§ Stored data:
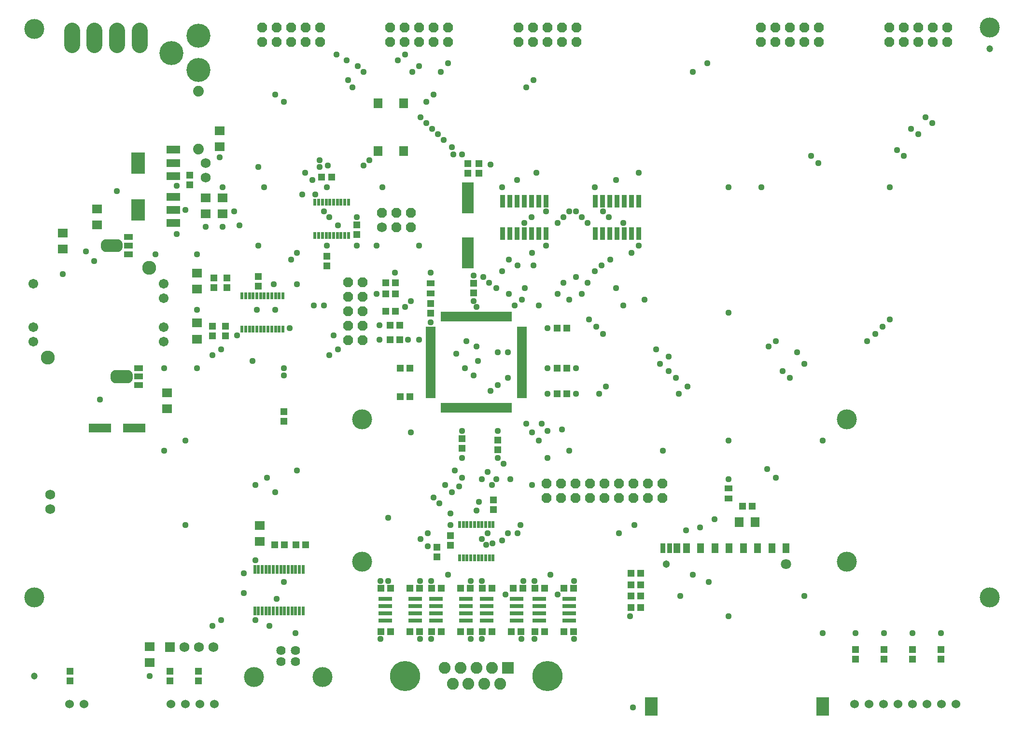
<source format=gts>
G75*
G70*
%OFA0B0*%
%FSLAX24Y24*%
%IPPOS*%
%LPD*%
%AMOC8*
5,1,8,0,0,1.08239X$1,22.5*
%
%ADD10R,0.0671X0.0186*%
%ADD11R,0.0186X0.0671*%
%ADD12R,0.0217X0.0630*%
%ADD13C,0.0640*%
%ADD14C,0.1380*%
%ADD15R,0.0513X0.0474*%
%ADD16R,0.0710X0.0631*%
%ADD17R,0.0840X0.2180*%
%ADD18R,0.0474X0.0513*%
%ADD19OC8,0.0680*%
%ADD20C,0.0680*%
%ADD21C,0.0600*%
%ADD22R,0.0200X0.0470*%
%ADD23R,0.0960X0.0560*%
%ADD24R,0.0946X0.1497*%
%ADD25C,0.0674*%
%ADD26C,0.0966*%
%ADD27C,0.1660*%
%ADD28C,0.0740*%
%ADD29R,0.0680X0.0680*%
%ADD30R,0.0552X0.0395*%
%ADD31R,0.0631X0.0710*%
%ADD32R,0.0340X0.0880*%
%ADD33R,0.0867X0.1261*%
%ADD34R,0.0356X0.0671*%
%ADD35R,0.0474X0.0671*%
%ADD36C,0.0513*%
%ADD37C,0.0710*%
%ADD38C,0.0474*%
%ADD39R,0.1576X0.0631*%
%ADD40C,0.1084*%
%ADD41R,0.0631X0.0395*%
%ADD42C,0.0660*%
%ADD43R,0.0630X0.0394*%
%ADD44R,0.0946X0.0316*%
%ADD45R,0.0820X0.0820*%
%ADD46C,0.0820*%
%ADD47C,0.2080*%
%ADD48C,0.0440*%
D10*
X028598Y025667D03*
X028598Y025864D03*
X028598Y026061D03*
X028598Y026258D03*
X028598Y026455D03*
X028598Y026652D03*
X028598Y026849D03*
X028598Y027045D03*
X028598Y027242D03*
X028598Y027439D03*
X028598Y027636D03*
X028598Y027833D03*
X028598Y028030D03*
X028598Y028226D03*
X028598Y028423D03*
X028598Y028620D03*
X028598Y028817D03*
X028598Y029014D03*
X028598Y029211D03*
X028598Y029408D03*
X028598Y029604D03*
X028598Y029801D03*
X028598Y029998D03*
X028598Y030195D03*
X028598Y030392D03*
X034898Y030392D03*
X034898Y030195D03*
X034898Y029998D03*
X034898Y029801D03*
X034898Y029604D03*
X034898Y029408D03*
X034898Y029211D03*
X034898Y029014D03*
X034898Y028817D03*
X034898Y028620D03*
X034898Y028423D03*
X034898Y028226D03*
X034898Y028030D03*
X034898Y027833D03*
X034898Y027636D03*
X034898Y027439D03*
X034898Y027242D03*
X034898Y027045D03*
X034898Y026849D03*
X034898Y026652D03*
X034898Y026455D03*
X034898Y026258D03*
X034898Y026061D03*
X034898Y025864D03*
X034898Y025667D03*
D11*
X034110Y024880D03*
X033913Y024880D03*
X033717Y024880D03*
X033520Y024880D03*
X033323Y024880D03*
X033126Y024880D03*
X032929Y024880D03*
X032732Y024880D03*
X032535Y024880D03*
X032339Y024880D03*
X032142Y024880D03*
X031945Y024880D03*
X031748Y024880D03*
X031551Y024880D03*
X031354Y024880D03*
X031157Y024880D03*
X030961Y024880D03*
X030764Y024880D03*
X030567Y024880D03*
X030370Y024880D03*
X030173Y024880D03*
X029976Y024880D03*
X029780Y024880D03*
X029583Y024880D03*
X029386Y024880D03*
X029386Y031179D03*
X029583Y031179D03*
X029780Y031179D03*
X029976Y031179D03*
X030173Y031179D03*
X030370Y031179D03*
X030567Y031179D03*
X030764Y031179D03*
X030961Y031179D03*
X031157Y031179D03*
X031354Y031179D03*
X031551Y031179D03*
X031748Y031179D03*
X031945Y031179D03*
X032142Y031179D03*
X032339Y031179D03*
X032535Y031179D03*
X032732Y031179D03*
X032929Y031179D03*
X033126Y031179D03*
X033323Y031179D03*
X033520Y031179D03*
X033717Y031179D03*
X033913Y031179D03*
X034110Y031179D03*
D12*
X019781Y013725D03*
X019526Y013725D03*
X019270Y013725D03*
X019014Y013725D03*
X018758Y013725D03*
X018502Y013725D03*
X018246Y013725D03*
X017990Y013725D03*
X017734Y013725D03*
X017478Y013725D03*
X017222Y013725D03*
X016967Y013725D03*
X016711Y013725D03*
X016455Y013725D03*
X016455Y010846D03*
X016711Y010846D03*
X016967Y010846D03*
X017222Y010846D03*
X017478Y010846D03*
X017734Y010846D03*
X017990Y010846D03*
X018246Y010846D03*
X018502Y010846D03*
X018758Y010846D03*
X019014Y010846D03*
X019270Y010846D03*
X019526Y010846D03*
X019781Y010846D03*
D13*
X019248Y008140D03*
X019248Y007360D03*
X018264Y007360D03*
X018264Y008140D03*
D14*
X016386Y006290D03*
X021126Y006290D03*
X023874Y014250D03*
X023874Y024093D03*
X001236Y011789D03*
X001236Y051061D03*
X057339Y024093D03*
X057339Y014250D03*
X067181Y011789D03*
X067181Y051160D03*
D15*
X037988Y030392D03*
X037319Y030392D03*
X037319Y027636D03*
X037988Y027636D03*
X037988Y025864D03*
X037319Y025864D03*
X027161Y025667D03*
X026492Y025667D03*
X026492Y027636D03*
X027161Y027636D03*
X026472Y029604D03*
X025803Y029604D03*
X025803Y030589D03*
X026472Y030589D03*
X026177Y031573D03*
X025508Y031573D03*
X025508Y032754D03*
X026177Y032754D03*
X026177Y033541D03*
X025508Y033541D03*
X021748Y040825D03*
X021079Y040825D03*
X050114Y018089D03*
X050783Y018089D03*
X043106Y013463D03*
X042437Y013463D03*
X042437Y012675D03*
X043106Y012675D03*
X043106Y011888D03*
X042437Y011888D03*
X042437Y011100D03*
X043106Y011100D03*
X038462Y012439D03*
X037792Y012439D03*
X036462Y012439D03*
X035792Y012439D03*
X034962Y012439D03*
X034292Y012439D03*
X032837Y012439D03*
X032167Y012439D03*
X031337Y012439D03*
X030667Y012439D03*
X029337Y012439D03*
X028667Y012439D03*
X027837Y012439D03*
X027167Y012439D03*
X025837Y012439D03*
X025167Y012439D03*
X025167Y009439D03*
X025837Y009439D03*
X027167Y009439D03*
X027837Y009439D03*
X028667Y009439D03*
X029337Y009439D03*
X030667Y009439D03*
X031337Y009439D03*
X032167Y009439D03*
X032837Y009439D03*
X034167Y009439D03*
X034837Y009439D03*
X035792Y009439D03*
X036462Y009439D03*
X037792Y009439D03*
X038462Y009439D03*
X019976Y015431D03*
X019307Y015431D03*
X018500Y015431D03*
X017831Y015431D03*
D16*
X016787Y015667D03*
X016787Y016770D03*
X010390Y024821D03*
X010390Y025923D03*
X012457Y029644D03*
X012457Y030746D03*
X012457Y033089D03*
X012457Y034191D03*
X013047Y038305D03*
X014228Y038305D03*
X014228Y039408D03*
X013047Y039408D03*
X014031Y042931D03*
X014031Y044034D03*
X005567Y038620D03*
X005567Y037518D03*
X003205Y036947D03*
X003205Y035845D03*
X009209Y008404D03*
X009209Y007301D03*
D17*
X031157Y035578D03*
X031157Y039378D03*
D18*
X031157Y041081D03*
X031945Y041081D03*
X031945Y041750D03*
X031157Y041750D03*
X023480Y037518D03*
X023480Y036849D03*
X021413Y035352D03*
X021413Y034683D03*
X016689Y033974D03*
X016689Y033305D03*
X014524Y033207D03*
X014524Y033876D03*
X013638Y033876D03*
X013638Y033207D03*
X013539Y030530D03*
X013539Y029860D03*
X014425Y029860D03*
X014425Y030530D03*
X018461Y024624D03*
X018461Y023955D03*
X028598Y031435D03*
X028598Y032104D03*
X031551Y032813D03*
X031551Y033482D03*
X030764Y022754D03*
X030764Y022085D03*
X033224Y021986D03*
X033224Y022656D03*
X032929Y018522D03*
X032929Y017852D03*
X029976Y016061D03*
X029976Y015392D03*
X029018Y015274D03*
X029018Y014604D03*
X012555Y006711D03*
X012555Y006041D03*
X010587Y006041D03*
X010587Y006711D03*
X003697Y006711D03*
X003697Y006041D03*
X011965Y040293D03*
X011965Y040963D03*
X057929Y008187D03*
X057929Y007518D03*
X059898Y007518D03*
X059898Y008187D03*
X061866Y008187D03*
X061866Y007518D03*
X063835Y007518D03*
X063835Y008187D03*
D19*
X044606Y018671D03*
X043606Y018671D03*
X042606Y018671D03*
X041606Y018671D03*
X040606Y018671D03*
X039606Y018671D03*
X038606Y018671D03*
X037606Y018671D03*
X036606Y018671D03*
X036606Y019671D03*
X037606Y019671D03*
X038606Y019671D03*
X039606Y019671D03*
X040606Y019671D03*
X041606Y019671D03*
X042606Y019671D03*
X043606Y019671D03*
X044606Y019671D03*
X023882Y029573D03*
X022882Y029573D03*
X022882Y030573D03*
X023882Y030573D03*
X023882Y031573D03*
X022882Y031573D03*
X022882Y032573D03*
X023882Y032573D03*
X023882Y033573D03*
X022882Y033573D03*
X026236Y037372D03*
X026236Y038372D03*
X027236Y038372D03*
X027236Y037372D03*
X025236Y038372D03*
X025811Y050167D03*
X026811Y050167D03*
X027811Y050167D03*
X028811Y050167D03*
X029811Y050167D03*
X029811Y051167D03*
X028811Y051167D03*
X027811Y051167D03*
X026811Y051167D03*
X025811Y051167D03*
X020953Y051167D03*
X019953Y051167D03*
X019953Y050167D03*
X020953Y050167D03*
X018953Y050167D03*
X017953Y050167D03*
X016953Y050167D03*
X016953Y051167D03*
X017953Y051167D03*
X018953Y051167D03*
X034669Y051167D03*
X034669Y050167D03*
X035669Y050167D03*
X036669Y050167D03*
X037669Y050167D03*
X038669Y050167D03*
X038669Y051167D03*
X037669Y051167D03*
X036669Y051167D03*
X035669Y051167D03*
X051402Y051167D03*
X052402Y051167D03*
X053402Y051167D03*
X054402Y051167D03*
X055402Y051167D03*
X055402Y050167D03*
X054402Y050167D03*
X053402Y050167D03*
X052402Y050167D03*
X051402Y050167D03*
X060260Y050167D03*
X061260Y050167D03*
X062260Y050167D03*
X063260Y050167D03*
X064260Y050167D03*
X064260Y051167D03*
X063260Y051167D03*
X062260Y051167D03*
X061260Y051167D03*
X060260Y051167D03*
D20*
X025236Y037372D03*
X013047Y040809D03*
X013047Y041809D03*
X002319Y018892D03*
X002319Y017892D03*
X011587Y008345D03*
X012587Y008345D03*
X013587Y008345D03*
D21*
X003652Y004439D03*
X004652Y004439D03*
X010652Y004439D03*
X011652Y004439D03*
X012652Y004439D03*
X013652Y004439D03*
X057852Y004439D03*
X058852Y004439D03*
X059852Y004439D03*
X060852Y004439D03*
X061852Y004439D03*
X062852Y004439D03*
X063852Y004439D03*
X064852Y004439D03*
D22*
X032904Y014540D03*
X032648Y014540D03*
X032392Y014540D03*
X032136Y014540D03*
X031880Y014540D03*
X031624Y014540D03*
X031368Y014540D03*
X031112Y014540D03*
X030856Y014540D03*
X030600Y014540D03*
X030600Y016838D03*
X030856Y016838D03*
X031112Y016838D03*
X031368Y016838D03*
X031624Y016838D03*
X031880Y016838D03*
X032136Y016838D03*
X032392Y016838D03*
X032648Y016838D03*
X032904Y016838D03*
X018392Y030326D03*
X018136Y030326D03*
X017880Y030326D03*
X017624Y030326D03*
X017368Y030326D03*
X017112Y030326D03*
X016856Y030326D03*
X016600Y030326D03*
X016344Y030326D03*
X016089Y030326D03*
X015833Y030326D03*
X015577Y030326D03*
X015577Y032623D03*
X015833Y032623D03*
X016089Y032623D03*
X016344Y032623D03*
X016600Y032623D03*
X016856Y032623D03*
X017112Y032623D03*
X017368Y032623D03*
X017624Y032623D03*
X017880Y032623D03*
X018136Y032623D03*
X018392Y032623D03*
X020612Y036806D03*
X020868Y036806D03*
X021124Y036806D03*
X021380Y036806D03*
X021636Y036806D03*
X021892Y036806D03*
X022148Y036806D03*
X022404Y036806D03*
X022659Y036806D03*
X022915Y036806D03*
X022915Y039104D03*
X022659Y039104D03*
X022404Y039104D03*
X022148Y039104D03*
X021892Y039104D03*
X021636Y039104D03*
X021380Y039104D03*
X021124Y039104D03*
X020868Y039104D03*
X020612Y039104D03*
D23*
X010822Y039471D03*
X010822Y038561D03*
X010822Y037651D03*
X010822Y040899D03*
X010822Y041809D03*
X010822Y042719D03*
D24*
X008382Y041809D03*
X008382Y038561D03*
D25*
X010165Y033474D03*
X010165Y032474D03*
X010165Y030474D03*
X010165Y029474D03*
X001165Y029474D03*
X001165Y030474D03*
X001165Y033474D03*
D26*
X002165Y028374D03*
X009165Y034574D03*
D27*
X012555Y048226D03*
X010705Y049408D03*
X012555Y050589D03*
D28*
X012555Y046762D03*
X012555Y042762D03*
D29*
X010587Y008345D03*
D30*
X028598Y032793D03*
X028598Y033502D03*
X049169Y019329D03*
X049169Y018620D03*
D31*
X049898Y017006D03*
X051000Y017006D03*
X026728Y042616D03*
X024957Y042616D03*
X024957Y045923D03*
X026728Y045923D03*
D32*
X033549Y039151D03*
X034049Y039151D03*
X034549Y039151D03*
X035049Y039151D03*
X035549Y039151D03*
X036049Y039151D03*
X036549Y039151D03*
X036549Y036916D03*
X036049Y036916D03*
X035549Y036916D03*
X035049Y036916D03*
X034549Y036916D03*
X034049Y036916D03*
X033549Y036916D03*
X039947Y036916D03*
X040447Y036916D03*
X040947Y036916D03*
X041447Y036916D03*
X041947Y036916D03*
X042447Y036916D03*
X042947Y036916D03*
X042947Y039151D03*
X042447Y039151D03*
X041947Y039151D03*
X041447Y039151D03*
X040947Y039151D03*
X040447Y039151D03*
X039947Y039151D03*
D33*
X043819Y004266D03*
X055670Y004264D03*
D34*
X045098Y015193D03*
X044626Y015191D03*
D35*
X045611Y015191D03*
X046276Y015191D03*
X047228Y015191D03*
X048213Y015191D03*
X049197Y015191D03*
X050181Y015191D03*
X051165Y015191D03*
X052150Y015191D03*
X053134Y015191D03*
D36*
X044874Y014089D03*
D37*
X053142Y014089D03*
D38*
X067181Y049683D03*
X001236Y006376D03*
D39*
X005764Y023502D03*
X008126Y023502D03*
D40*
X008496Y049969D02*
X008496Y050973D01*
X006937Y050973D02*
X006937Y049969D01*
X005378Y049969D02*
X005378Y050973D01*
X003819Y050973D02*
X003819Y049969D01*
D41*
X007725Y036691D03*
X007725Y035510D03*
X008414Y027636D03*
X008414Y026455D03*
D42*
X007692Y026935D02*
X007692Y027155D01*
X007692Y026935D02*
X006836Y026935D01*
X006836Y027155D01*
X007692Y027155D01*
X007003Y035990D02*
X007003Y036210D01*
X007003Y035990D02*
X006147Y035990D01*
X006147Y036210D01*
X007003Y036210D01*
D43*
X007724Y036100D03*
X008413Y027045D03*
D44*
X025478Y011689D03*
X025478Y011189D03*
X025478Y010689D03*
X025478Y010189D03*
X027526Y010189D03*
X027526Y010689D03*
X027526Y011189D03*
X027526Y011689D03*
X028978Y011689D03*
X028978Y011189D03*
X028978Y010689D03*
X028978Y010189D03*
X031026Y010189D03*
X031026Y010689D03*
X031026Y011189D03*
X031026Y011689D03*
X032478Y011689D03*
X032478Y011189D03*
X032478Y010689D03*
X032478Y010189D03*
X034526Y010189D03*
X034526Y010689D03*
X034526Y011189D03*
X034526Y011689D03*
X036103Y011689D03*
X036103Y011189D03*
X036103Y010689D03*
X036103Y010189D03*
X038151Y010189D03*
X038151Y010689D03*
X038151Y011189D03*
X038151Y011689D03*
D45*
X033929Y006935D03*
D46*
X032839Y006935D03*
X031748Y006935D03*
X030657Y006935D03*
X029567Y006935D03*
X030114Y005817D03*
X031205Y005817D03*
X032291Y005817D03*
X033382Y005817D03*
D47*
X036669Y006376D03*
X026827Y006376D03*
D48*
X027877Y008939D03*
X028627Y008939D03*
X031377Y008939D03*
X032127Y008939D03*
X034877Y008939D03*
X035752Y008939D03*
X038502Y008939D03*
X042378Y010510D03*
X045823Y011888D03*
X046709Y013364D03*
X047791Y012872D03*
X049169Y010510D03*
X054386Y011888D03*
X055665Y009329D03*
X057929Y009329D03*
X059898Y009329D03*
X061866Y009329D03*
X063835Y009329D03*
X052417Y020057D03*
X051827Y020648D03*
X049169Y019959D03*
X049169Y022616D03*
X044642Y021927D03*
X045724Y025864D03*
X046315Y026356D03*
X045528Y026947D03*
X045035Y027439D03*
X044445Y027931D03*
X045035Y028423D03*
X044150Y028915D03*
X040508Y029998D03*
X040016Y030490D03*
X039524Y030982D03*
X038146Y032360D03*
X037358Y032754D03*
X037752Y033541D03*
X038638Y033935D03*
X039425Y033541D03*
X039031Y032754D03*
X039917Y034329D03*
X040409Y034723D03*
X041000Y035116D03*
X042476Y035608D03*
X042969Y036100D03*
X041886Y037675D03*
X040902Y038069D03*
X040508Y038463D03*
X039425Y037675D03*
X039031Y038069D03*
X038638Y038463D03*
X038146Y038463D03*
X037752Y038069D03*
X037358Y037675D03*
X036571Y038463D03*
X035549Y038069D03*
X035049Y037675D03*
X036571Y036100D03*
X035587Y035608D03*
X035685Y034723D03*
X034602Y034723D03*
X034012Y035116D03*
X033520Y034329D03*
X032240Y033935D03*
X032634Y033541D03*
X033126Y033148D03*
X034012Y032754D03*
X034406Y031967D03*
X034898Y032360D03*
X036079Y031967D03*
X035094Y033148D03*
X036669Y030392D03*
X033913Y028719D03*
X033224Y028719D03*
X031846Y028128D03*
X030961Y027636D03*
X031551Y027144D03*
X032732Y026061D03*
X033224Y026455D03*
X033913Y026947D03*
X036669Y027636D03*
X038638Y027636D03*
X040705Y026356D03*
X040213Y025864D03*
X038638Y025864D03*
X036669Y025864D03*
X036276Y023797D03*
X036669Y023305D03*
X035587Y023207D03*
X035193Y023797D03*
X036079Y022616D03*
X036669Y021435D03*
X038146Y021927D03*
X037654Y023404D03*
X033618Y021041D03*
X033224Y021435D03*
X032535Y020451D03*
X032142Y019959D03*
X032831Y019565D03*
X033126Y019959D03*
X034110Y019959D03*
X035587Y019565D03*
X034799Y016809D03*
X034602Y016219D03*
X033913Y016219D03*
X033520Y015726D03*
X032877Y015537D03*
X032437Y015431D03*
X032142Y015825D03*
X032535Y016219D03*
X031748Y017793D03*
X031945Y018384D03*
X030567Y019467D03*
X030075Y019073D03*
X029583Y019565D03*
X030272Y020549D03*
X030764Y020057D03*
X030764Y021435D03*
X030764Y023305D03*
X033224Y023305D03*
X027220Y023207D03*
X028795Y018679D03*
X029189Y018286D03*
X029976Y017597D03*
X029976Y016809D03*
X028402Y016219D03*
X027909Y015825D03*
X028402Y015333D03*
X029791Y013353D03*
X028627Y012939D03*
X027877Y012939D03*
X025646Y012939D03*
X025127Y012939D03*
X025127Y008939D03*
X019248Y009329D03*
X017476Y009821D03*
X016492Y010215D03*
X017969Y011691D03*
X018461Y012872D03*
X016492Y014349D03*
X015705Y013463D03*
X015705Y012085D03*
X014130Y010215D03*
X013539Y009821D03*
X009209Y006376D03*
X011669Y016809D03*
X016492Y019565D03*
X017280Y020057D03*
X017870Y019073D03*
X019346Y020549D03*
X025646Y017301D03*
X031377Y012939D03*
X032127Y012939D03*
X033752Y011982D03*
X035002Y012939D03*
X035752Y012939D03*
X036877Y013364D03*
X037377Y011991D03*
X038502Y012939D03*
X041591Y016219D03*
X042673Y016809D03*
X046217Y016415D03*
X047201Y016612D03*
X048185Y017203D03*
X055665Y022616D03*
X053402Y026947D03*
X052909Y027439D03*
X054386Y027931D03*
X053894Y028719D03*
X052417Y029506D03*
X051925Y029112D03*
X049169Y031474D03*
X043362Y032360D03*
X041886Y031967D03*
X041394Y033148D03*
X039917Y040136D03*
X041394Y040628D03*
X042969Y041120D03*
X049169Y040136D03*
X051433Y040136D03*
X054878Y042301D03*
X055370Y041809D03*
X060291Y040136D03*
X061276Y042301D03*
X060783Y042695D03*
X061768Y044171D03*
X062260Y043778D03*
X063244Y044565D03*
X062752Y044959D03*
X047693Y048699D03*
X046709Y048108D03*
X035685Y047518D03*
X035193Y047026D03*
X029780Y048699D03*
X029287Y048108D03*
X027811Y048502D03*
X027319Y048108D03*
X026335Y048896D03*
X026827Y049289D03*
X023972Y048108D03*
X023579Y048502D03*
X022791Y048896D03*
X022102Y049289D03*
X022890Y047518D03*
X023185Y047026D03*
X018461Y046041D03*
X017870Y046534D03*
X020921Y042006D03*
X020921Y041514D03*
X021512Y041612D03*
X020429Y040628D03*
X019937Y041120D03*
X019740Y039644D03*
X020626Y039644D03*
X021413Y040136D03*
X021217Y038463D03*
X021610Y038069D03*
X022201Y037478D03*
X023480Y038069D03*
X023480Y036100D03*
X024858Y036100D03*
X026138Y034230D03*
X024858Y032754D03*
X026827Y031868D03*
X027220Y032262D03*
X028598Y030786D03*
X027811Y029604D03*
X027024Y029604D03*
X025055Y029604D03*
X025055Y030589D03*
X021906Y029900D03*
X022201Y028915D03*
X021610Y028522D03*
X018854Y030392D03*
X017870Y031671D03*
X016591Y031671D03*
X017772Y033443D03*
X019346Y033443D03*
X020528Y031967D03*
X021217Y031967D03*
X018953Y035116D03*
X019346Y035608D03*
X021413Y036100D03*
X016689Y036100D03*
X015409Y037478D03*
X015016Y038463D03*
X014228Y037380D03*
X013047Y037380D03*
X011669Y038561D03*
X011079Y036888D03*
X012457Y035510D03*
X009602Y035510D03*
X005370Y035018D03*
X004780Y035707D03*
X003205Y034132D03*
X006937Y039849D03*
X011079Y040234D03*
X014228Y040136D03*
X014031Y042203D03*
X016689Y041514D03*
X017083Y040136D03*
X023972Y041612D03*
X024366Y042006D03*
X025252Y040136D03*
X029091Y043778D03*
X029484Y043384D03*
X030075Y042892D03*
X030173Y042400D03*
X030764Y042400D03*
X032732Y041711D03*
X033520Y040136D03*
X034549Y040628D03*
X035882Y041120D03*
X028795Y046534D03*
X028303Y046041D03*
X027909Y044959D03*
X028303Y044565D03*
X028697Y044171D03*
X027811Y036100D03*
X028598Y034230D03*
X031551Y034034D03*
X031551Y032262D03*
X031748Y031868D03*
X031059Y029506D03*
X031748Y029112D03*
X030370Y028620D03*
X018461Y027636D03*
X018461Y027144D03*
X016295Y028128D03*
X014130Y028915D03*
X013539Y028522D03*
X012457Y027636D03*
X010193Y027636D03*
X005764Y025471D03*
X010193Y021927D03*
X011669Y022616D03*
X015213Y029900D03*
X012457Y031671D03*
X042575Y004211D03*
X058717Y029506D03*
X059307Y029998D03*
X059799Y030490D03*
X060291Y030982D03*
M02*

</source>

§ Task to complete: Give back exactly the lines from the one containing "X026827Y031868D03*" through the end of the material above, and nothing else.

§ Exercise output:
X026827Y031868D03*
X027220Y032262D03*
X028598Y030786D03*
X027811Y029604D03*
X027024Y029604D03*
X025055Y029604D03*
X025055Y030589D03*
X021906Y029900D03*
X022201Y028915D03*
X021610Y028522D03*
X018854Y030392D03*
X017870Y031671D03*
X016591Y031671D03*
X017772Y033443D03*
X019346Y033443D03*
X020528Y031967D03*
X021217Y031967D03*
X018953Y035116D03*
X019346Y035608D03*
X021413Y036100D03*
X016689Y036100D03*
X015409Y037478D03*
X015016Y038463D03*
X014228Y037380D03*
X013047Y037380D03*
X011669Y038561D03*
X011079Y036888D03*
X012457Y035510D03*
X009602Y035510D03*
X005370Y035018D03*
X004780Y035707D03*
X003205Y034132D03*
X006937Y039849D03*
X011079Y040234D03*
X014228Y040136D03*
X014031Y042203D03*
X016689Y041514D03*
X017083Y040136D03*
X023972Y041612D03*
X024366Y042006D03*
X025252Y040136D03*
X029091Y043778D03*
X029484Y043384D03*
X030075Y042892D03*
X030173Y042400D03*
X030764Y042400D03*
X032732Y041711D03*
X033520Y040136D03*
X034549Y040628D03*
X035882Y041120D03*
X028795Y046534D03*
X028303Y046041D03*
X027909Y044959D03*
X028303Y044565D03*
X028697Y044171D03*
X027811Y036100D03*
X028598Y034230D03*
X031551Y034034D03*
X031551Y032262D03*
X031748Y031868D03*
X031059Y029506D03*
X031748Y029112D03*
X030370Y028620D03*
X018461Y027636D03*
X018461Y027144D03*
X016295Y028128D03*
X014130Y028915D03*
X013539Y028522D03*
X012457Y027636D03*
X010193Y027636D03*
X005764Y025471D03*
X010193Y021927D03*
X011669Y022616D03*
X015213Y029900D03*
X012457Y031671D03*
X042575Y004211D03*
X058717Y029506D03*
X059307Y029998D03*
X059799Y030490D03*
X060291Y030982D03*
M02*

</source>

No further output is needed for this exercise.